**Directions**
Write out the data below in full. Keep it exact.
******************************
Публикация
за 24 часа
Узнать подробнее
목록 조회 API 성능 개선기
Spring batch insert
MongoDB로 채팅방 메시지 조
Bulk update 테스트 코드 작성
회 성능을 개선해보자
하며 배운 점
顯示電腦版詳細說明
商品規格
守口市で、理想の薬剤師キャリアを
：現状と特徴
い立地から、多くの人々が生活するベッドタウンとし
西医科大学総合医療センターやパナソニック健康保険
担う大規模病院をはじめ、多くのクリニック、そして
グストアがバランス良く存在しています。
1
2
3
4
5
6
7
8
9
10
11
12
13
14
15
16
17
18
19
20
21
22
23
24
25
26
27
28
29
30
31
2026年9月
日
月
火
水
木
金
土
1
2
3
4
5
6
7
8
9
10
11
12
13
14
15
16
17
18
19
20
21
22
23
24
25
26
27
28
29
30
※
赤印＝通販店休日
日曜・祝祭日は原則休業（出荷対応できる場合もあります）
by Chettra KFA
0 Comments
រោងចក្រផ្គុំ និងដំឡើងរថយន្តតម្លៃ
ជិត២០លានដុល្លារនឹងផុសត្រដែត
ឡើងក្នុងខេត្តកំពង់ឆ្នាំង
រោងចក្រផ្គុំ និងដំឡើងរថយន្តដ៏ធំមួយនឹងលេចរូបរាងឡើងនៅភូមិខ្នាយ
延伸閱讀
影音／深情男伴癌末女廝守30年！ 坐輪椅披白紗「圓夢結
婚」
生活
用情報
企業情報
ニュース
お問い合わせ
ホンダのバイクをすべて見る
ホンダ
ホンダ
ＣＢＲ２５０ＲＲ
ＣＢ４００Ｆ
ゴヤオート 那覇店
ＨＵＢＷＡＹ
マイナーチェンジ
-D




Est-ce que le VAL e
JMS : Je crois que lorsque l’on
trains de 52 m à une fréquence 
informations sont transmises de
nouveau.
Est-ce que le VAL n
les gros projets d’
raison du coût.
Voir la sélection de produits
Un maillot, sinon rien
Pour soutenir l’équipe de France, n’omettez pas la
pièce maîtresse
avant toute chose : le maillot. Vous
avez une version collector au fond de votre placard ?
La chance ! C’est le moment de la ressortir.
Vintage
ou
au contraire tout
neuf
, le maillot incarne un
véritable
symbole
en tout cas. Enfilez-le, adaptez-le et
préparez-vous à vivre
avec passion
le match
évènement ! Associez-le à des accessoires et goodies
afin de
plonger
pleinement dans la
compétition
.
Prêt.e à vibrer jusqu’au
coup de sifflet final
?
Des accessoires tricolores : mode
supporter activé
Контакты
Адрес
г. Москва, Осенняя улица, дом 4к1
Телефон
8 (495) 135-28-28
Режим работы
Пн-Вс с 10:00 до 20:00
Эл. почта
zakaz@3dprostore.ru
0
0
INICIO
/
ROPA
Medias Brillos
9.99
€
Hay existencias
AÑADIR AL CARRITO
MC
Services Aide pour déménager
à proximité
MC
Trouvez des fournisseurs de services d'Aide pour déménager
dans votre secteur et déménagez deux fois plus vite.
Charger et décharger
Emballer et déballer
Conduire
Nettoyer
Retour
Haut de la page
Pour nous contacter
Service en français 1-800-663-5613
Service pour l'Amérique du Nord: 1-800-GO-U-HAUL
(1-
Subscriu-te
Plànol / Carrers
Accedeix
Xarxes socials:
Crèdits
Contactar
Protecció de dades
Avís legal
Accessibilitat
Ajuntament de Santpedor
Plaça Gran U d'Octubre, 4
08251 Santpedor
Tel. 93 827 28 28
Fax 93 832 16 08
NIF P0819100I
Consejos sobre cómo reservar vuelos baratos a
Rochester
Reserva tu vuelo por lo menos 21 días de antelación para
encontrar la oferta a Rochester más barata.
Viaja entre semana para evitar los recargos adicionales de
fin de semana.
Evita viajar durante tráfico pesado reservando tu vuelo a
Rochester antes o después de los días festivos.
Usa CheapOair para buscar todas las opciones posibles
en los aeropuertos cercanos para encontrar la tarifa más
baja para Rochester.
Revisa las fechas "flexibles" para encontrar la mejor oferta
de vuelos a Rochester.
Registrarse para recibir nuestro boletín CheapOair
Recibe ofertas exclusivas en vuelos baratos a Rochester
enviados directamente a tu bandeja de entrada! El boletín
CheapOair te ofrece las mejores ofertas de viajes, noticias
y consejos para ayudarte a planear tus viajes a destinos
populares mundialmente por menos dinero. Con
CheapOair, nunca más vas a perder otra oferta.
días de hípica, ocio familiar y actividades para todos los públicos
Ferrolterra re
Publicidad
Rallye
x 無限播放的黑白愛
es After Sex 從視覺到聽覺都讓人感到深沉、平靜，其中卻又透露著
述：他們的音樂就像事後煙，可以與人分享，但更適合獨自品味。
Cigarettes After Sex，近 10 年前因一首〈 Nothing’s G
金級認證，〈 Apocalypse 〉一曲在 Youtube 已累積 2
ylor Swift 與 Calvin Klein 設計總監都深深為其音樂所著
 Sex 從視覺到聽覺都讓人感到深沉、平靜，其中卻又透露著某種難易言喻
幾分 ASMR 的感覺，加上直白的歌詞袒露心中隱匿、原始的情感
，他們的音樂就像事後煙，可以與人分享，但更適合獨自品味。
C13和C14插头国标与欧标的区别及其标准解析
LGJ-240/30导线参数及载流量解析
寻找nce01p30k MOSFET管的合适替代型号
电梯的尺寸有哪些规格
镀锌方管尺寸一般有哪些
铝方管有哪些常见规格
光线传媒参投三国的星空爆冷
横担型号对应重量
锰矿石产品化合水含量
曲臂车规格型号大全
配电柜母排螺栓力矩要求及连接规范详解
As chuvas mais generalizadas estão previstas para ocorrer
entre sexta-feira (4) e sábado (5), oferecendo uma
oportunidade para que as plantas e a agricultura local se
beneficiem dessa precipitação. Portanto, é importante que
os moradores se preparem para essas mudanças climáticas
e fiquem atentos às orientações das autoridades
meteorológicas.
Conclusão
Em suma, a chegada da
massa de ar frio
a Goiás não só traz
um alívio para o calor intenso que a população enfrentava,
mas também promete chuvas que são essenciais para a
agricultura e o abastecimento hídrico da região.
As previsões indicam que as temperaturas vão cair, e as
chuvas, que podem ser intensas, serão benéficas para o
******************************
**Exercise solution**
Публикация
за 24 часа
Узнать подробнее
목록 조회 API 성능 개선기
Spring batch insert
MongoDB로 채팅방 메시지 조
Bulk update 테스트 코드 작성
회 성능을 개선해보자
하며 배운 점
顯示電腦版詳細說明
商品規格
守口市で、理想の薬剤師キャリアを
：現状と特徴
い立地から、多くの人々が生活するベッドタウンとし
西医科大学総合医療センターやパナソニック健康保険
担う大規模病院をはじめ、多くのクリニック、そして
グストアがバランス良く存在しています。
1
2
3
4
5
6
7
8
9
10
11
12
13
14
15
16
17
18
19
20
21
22
23
24
25
26
27
28
29
30
31
2026年9月
日
月
火
水
木
金
土
1
2
3
4
5
6
7
8
9
10
11
12
13
14
15
16
17
18
19
20
21
22
23
24
25
26
27
28
29
30
※
赤印＝通販店休日
日曜・祝祭日は原則休業（出荷対応できる場合もあります）
by Chettra KFA
0 Comments
រោងចក្រផ្គុំ និងដំឡើងរថយន្តតម្លៃ
ជិត២០លានដុល្លារនឹងផុសត្រដែត
ឡើងក្នុងខេត្តកំពង់ឆ្នាំង
រោងចក្រផ្គុំ និងដំឡើងរថយន្តដ៏ធំមួយនឹងលេចរូបរាងឡើងនៅភូមិខ្នាយ
延伸閱讀
影音／深情男伴癌末女廝守30年！ 坐輪椅披白紗「圓夢結
婚」
生活
用情報
企業情報
ニュース
お問い合わせ
ホンダのバイクをすべて見る
ホンダ
ホンダ
ＣＢＲ２５０ＲＲ
ＣＢ４００Ｆ
ゴヤオート 那覇店
ＨＵＢＷＡＹ
マイナーチェンジ
-D




Est-ce que le VAL e
JMS : Je crois que lorsque l’on
trains de 52 m à une fréquence 
informations sont transmises de
nouveau.
Est-ce que le VAL n
les gros projets d’
raison du coût.
Voir la sélection de produits
Un maillot, sinon rien
Pour soutenir l’équipe de France, n’omettez pas la
pièce maîtresse
avant toute chose : le maillot. Vous
avez une version collector au fond de votre placard ?
La chance ! C’est le moment de la ressortir.
Vintage
ou
au contraire tout
neuf
, le maillot incarne un
véritable
symbole
en tout cas. Enfilez-le, adaptez-le et
préparez-vous à vivre
avec passion
le match
évènement ! Associez-le à des accessoires et goodies
afin de
plonger
pleinement dans la
compétition
.
Prêt.e à vibrer jusqu’au
coup de sifflet final
?
Des accessoires tricolores : mode
supporter activé
Контакты
Адрес
г. Москва, Осенняя улица, дом 4к1
Телефон
8 (495) 135-28-28
Режим работы
Пн-Вс с 10:00 до 20:00
Эл. почта
zakaz@3dprostore.ru
0
0
INICIO
/
ROPA
Medias Brillos
9.99
€
Hay existencias
AÑADIR AL CARRITO
MC
Services Aide pour déménager
à proximité
MC
Trouvez des fournisseurs de services d'Aide pour déménager
dans votre secteur et déménagez deux fois plus vite.
Charger et décharger
Emballer et déballer
Conduire
Nettoyer
Retour
Haut de la page
Pour nous contacter
Service en français 1-800-663-5613
Service pour l'Amérique du Nord: 1-800-GO-U-HAUL
(1-
Subscriu-te
Plànol / Carrers
Accedeix
Xarxes socials:
Crèdits
Contactar
Protecció de dades
Avís legal
Accessibilitat
Ajuntament de Santpedor
Plaça Gran U d'Octubre, 4
08251 Santpedor
Tel. 93 827 28 28
Fax 93 832 16 08
NIF P0819100I
Consejos sobre cómo reservar vuelos baratos a
Rochester
Reserva tu vuelo por lo menos 21 días de antelación para
encontrar la oferta a Rochester más barata.
Viaja entre semana para evitar los recargos adicionales de
fin de semana.
Evita viajar durante tráfico pesado reservando tu vuelo a
Rochester antes o después de los días festivos.
Usa CheapOair para buscar todas las opciones posibles
en los aeropuertos cercanos para encontrar la tarifa más
baja para Rochester.
Revisa las fechas "flexibles" para encontrar la mejor oferta
de vuelos a Rochester.
Registrarse para recibir nuestro boletín CheapOair
Recibe ofertas exclusivas en vuelos baratos a Rochester
enviados directamente a tu bandeja de entrada! El boletín
CheapOair te ofrece las mejores ofertas de viajes, noticias
y consejos para ayudarte a planear tus viajes a destinos
populares mundialmente por menos dinero. Con
CheapOair, nunca más vas a perder otra oferta.
días de hípica, ocio familiar y actividades para todos los públicos
Ferrolterra re
Publicidad
Rallye
x 無限播放的黑白愛
es After Sex 從視覺到聽覺都讓人感到深沉、平靜，其中卻又透露著
述：他們的音樂就像事後煙，可以與人分享，但更適合獨自品味。
Cigarettes After Sex，近 10 年前因一首〈 Nothing’s G
金級認證，〈 Apocalypse 〉一曲在 Youtube 已累積 2
ylor Swift 與 Calvin Klein 設計總監都深深為其音樂所著
 Sex 從視覺到聽覺都讓人感到深沉、平靜，其中卻又透露著某種難易言喻
幾分 ASMR 的感覺，加上直白的歌詞袒露心中隱匿、原始的情感
，他們的音樂就像事後煙，可以與人分享，但更適合獨自品味。
C13和C14插头国标与欧标的区别及其标准解析
LGJ-240/30导线参数及载流量解析
寻找nce01p30k MOSFET管的合适替代型号
电梯的尺寸有哪些规格
镀锌方管尺寸一般有哪些
铝方管有哪些常见规格
光线传媒参投三国的星空爆冷
横担型号对应重量
锰矿石产品化合水含量
曲臂车规格型号大全
配电柜母排螺栓力矩要求及连接规范详解
As chuvas mais generalizadas estão previstas para ocorrer
entre sexta-feira (4) e sábado (5), oferecendo uma
oportunidade para que as plantas e a agricultura local se
beneficiem dessa precipitação. Portanto, é importante que
os moradores se preparem para essas mudanças climáticas
e fiquem atentos às orientações das autoridades
meteorológicas.
Conclusão
Em suma, a chegada da
massa de ar frio
a Goiás não só traz
um alívio para o calor intenso que a população enfrentava,
mas também promete chuvas que são essenciais para a
agricultura e o abastecimento hídrico da região.
As previsões indicam que as temperaturas vão cair, e as
chuvas, que podem ser intensas, serão benéficas para o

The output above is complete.